On July 15, 2019, REIT Properties III entered into an amendment to the Subscription Agreement with the Manager (the “Subscription Agreement Amendment”) and an amendment to the Set-Off Agreement with the parties thereto (the “Set-Off Agreement Amendment”). Pursuant to REIT Properties III’s separate order to acquire an additional $70.0 million of units of the SREIT in the placement tranche of the SREIT’s offering, the Subscription Agreement Amendment required REIT Properties III’s to confirm certain representations and warranties made by REIT Properties III in the Subscription Agreement with respect to the units to be issued in the placement tranche.
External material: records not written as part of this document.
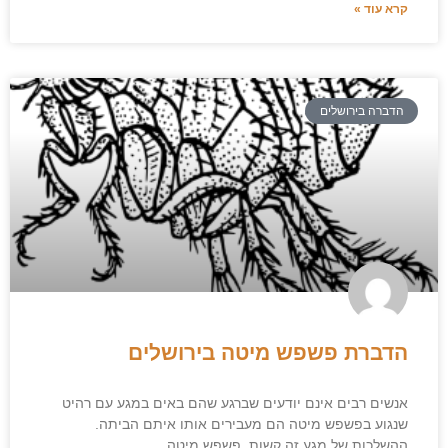
קרא עוד »
הדברה בירושלים
הדברת פשפש מיטה בירושלים
אנשים רבים אינם יודעים שברגע שהם באים במגע עם רהיט
שנגוע בפשפש מיטה הם מעבירים אותו איתם הביתה.
ההשלכות של מגע זה קשות. פשפש מיטה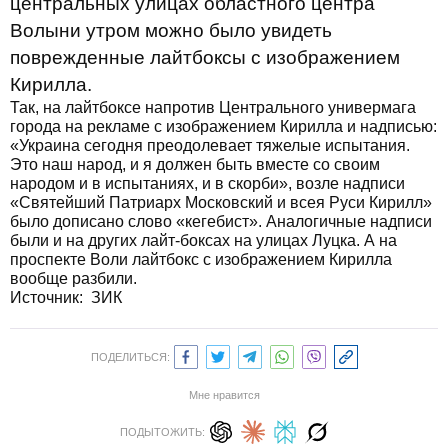
центральных улицах областного центра
Волыни утром можно было увидеть
поврежденные лайтбоксы с изображением
Кирилла.
Так, на лайтбоксе напротив Центрального универмага
города на рекламе с изображением Кирилла и надписью:
«Украина сегодня преодолевает тяжелые испытания.
Это наш народ, и я должен быть вместе со своим
народом и в испытаниях, и в скорби», возле надписи
«Святейший Патриарх Московский и всея Руси Кирилл»
было дописано слово «кегебист». Аналогичные надписи
были и на других лайт-боксах на улицах Луцка. А на
проспекте Воли лайтбокс с изображением Кирилла
вообще разбили.
Источник:
ЗИК
ПОДЕЛИТЬСЯ:
Мне нравится
ПОДЫТОЖИТЬ:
The Set-Off Agreement Amendment provides that the SREIT may deduct from the aggregate purchase price due from the SREIT under the Purchase Agreement both (i) the subscription amount of $201.0 million to be paid by REIT Properties III for the units subscribed for under the Subscription Agreement and (ii) the additional $70.0 million to be paid by REIT Properties III for the units subscribed for under the placement tranche of the SREIT’s offering (collectively, the subscription amounts are the “Set-Off Amount”). Also pursuant to the Set-Off Agreement Amendment, the Manager agreed that, upon receipt by us of the aggregate purchase price under the Purchase Agreement less the Set-Off Amount, our payment obligations under the Subscription Agreement and the order for units in the placement tranche of the SREIT’s offering are fully satisfied. As such, on July 19, 2019, REIT Properties III acquired 307,953,999 units in the SREIT at an aggregate price of $271 million representing a 33.3% ownership interest in the SREIT as of that date.
Also on July 15, 2019, REIT Properties III entered into a placement agreement (the “Placement Agreement”) and unit lending agreement (the “Unit Lending Agreement”) with respect to an offering of units of the SREIT. The Placement Agreement was entered into with the Manager, KBS Asia Partners Pte. Ltd. (“KAP”), KBS Realty Advisors LLC (“KBS Realty Advisors”), PBren Investments, L.P., Schreiber Real Estate Investments L.P. and the Underwriters. The Underwriters were DBS Bank Ltd., Merrill Lynch (Singapore) Pte. Ltd., China International Capital Corporation (Singapore) Pte. Limited, Credit Suisse (Singapore) Limited, Maybank Kim Eng Securities Pte. Ltd. and Oversea-Chinese Banking Corporation Limited. The Unit Lending Agreement was entered into with Merrill Lynch (Singapore) Pte. Ltd. (the “Stabilizing Manager”).